__What is required__: Retype the data that follows line by line, exactly, and leave its pictures out.

__Exercise materials__:
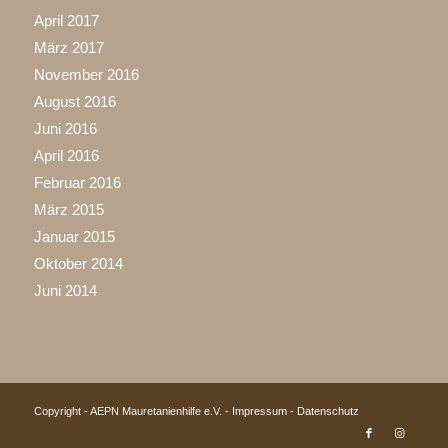
April 2017
März 2017
November 2016
August 2016
Juni 2016
April 2016
Februar 2016
März 2015
Januar 2015
Oktober 2014
Juni 2014
Copyright - AEPN Mauretanienhilfe e.V. -
Impressum
-
Datenschutz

__Task answer__:
April 2017
März 2017
November 2016
August 2016
Juni 2016
April 2016
Februar 2016
März 2015
Januar 2015
Oktober 2014
Juni 2014
Copyright - AEPN Mauretanienhilfe e.V. -
Impressum
-
Datenschutz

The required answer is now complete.